▶ _Passage shown_
· · · ·

Trois Éclats de Temps
Splasc(h) Records CDH 740.2

As unheralded as it is highly impressive, this 77-minute CD of original compositions is yet another reminder that memorable musical talents are likely to be found in the back, behind the drum set as front-and-centre leading the band.

This is certainly true for percussionist Antonio Moncada, who has been a constant collaborator in Sicilian composer/multi-instrumentalist Stefano Maltese’s various combo and big band projects since 1982. Writing, arranging and playing on this session is so accomplished that you start to wonder if the 46-year-old, Lentini, Italy-based, self-taught drummer may actually have been playing Billy Strayhorn, as well as Sonny Greer to Maltese’s Duke Ellington.

Thinking along those same lines, and considering that all the musicians here also play in Maltese’s As Sikilli Ensemble, perhaps this session could also be compared to the numerous small group sessions Ellington sidemen did under their own names in the 1930s and 1940s. Memorably, they loosened the star soloists from their Ducal duties, but still maintained the high standards associated with the band. Of course, the main difference here, is that Maltese, as a sideman, is along for the ride as well.

· · · ·

▶ _Given material_
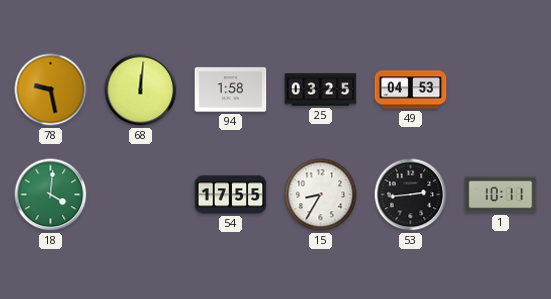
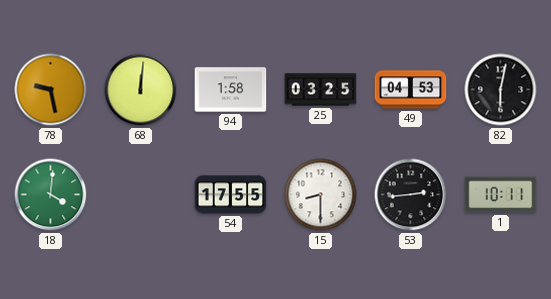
82: none -> 6:02
15: 8:35 -> 8:30
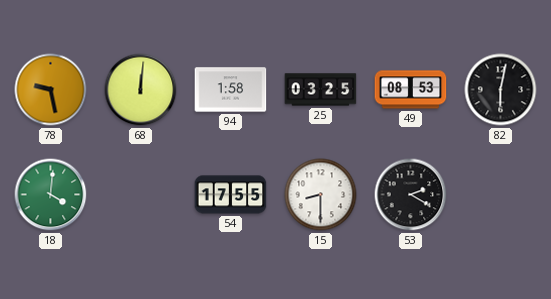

· · · ·

▶ _List of tasks_
(a) In the review of Trois Éclats de Temps, since what year has Antonio Moncada collaborated on Stefano Maltese's projects?
(b) According to the review of Trois Éclats de Temps, why could this session be compared to the small group sessions Ellington sidemen recorded under their own names? Answer in one to three sentences.
(c) Continue the review of Trois Éclats de Temps from its last sentence.

▶ _Final results_
(a) Since 1982.

(b) All the musicians on the session also play in Maltese's As Sikilli Ensemble. That makes them a parallel to Ellington's sidemen recording apart from the full band.

(c)
Suggesting that Italy contains a nearly bottomless well of undiscovered (in North America, at least) players, young — 22-year-old — trombonist Tony Cattano and violinist Michele Conti, both natives of Lentini, who could be As Sikilli Ensemble’s Lawrence Brown and Ray Nance, turn out admirable work as well. Siracusa-based bassist Fred Casadei is unobtrusive most of the time, but steps forward when the occasion warrants it.

Written in a mixed idiom that takes in jazz, tarantella, classical and banda influences, Moncada’s music can be likened to that of Holland’s Misha Mengelberg or fellow countryman Pino Minafra and Gianluigi Trovesi. Using jaunty rhythms that usually blend the trombone’s fat, burping tones with thin strips of delicate violin notes, he has created six tunes that are definitely compositions, not mere heads on which to blow.

With the shortest clocking in at about 9½ minutes and the longest two tracks nearly 15½ minutes each, there’s still plenty of improvisational space for everyone. On “La danseuse folle”, for instance, which seems to be as light and flighty as the crazy woman dancer it describes, Conti seems to be playing in an idiom which is half hillbilly and half Hungarian gypsy. Maltese sticks to the lowest range of his bass clarinet, until he lets out a few squeaks and rooster crows for amusement, while Cattano, who also works with an itinerant wind band, screws in a conical mute to further soften his legato lines. Meanwhile Moncada keeps the beat going in a way that is as much felt as heard.

In contrast, “Les jardins de délire” balances on blended, nearly static horn lines of restrained passion that recall the beginning of Stravinsky’s “The Rite of Spring”. Later as the drummer moves from tinkling tiny percussion instruments like bells, the glockenspiel and wind chimes to mining valleys with his tympani, Maltese explores the piano’s innards, alternating sounds produced by preparations and heavy, neo-Impressionist chords. The trombonist gets to show off his corpulent bebop style slide, as Conti showcases string experimentation, scratching out one line after another after creating the lowest notes.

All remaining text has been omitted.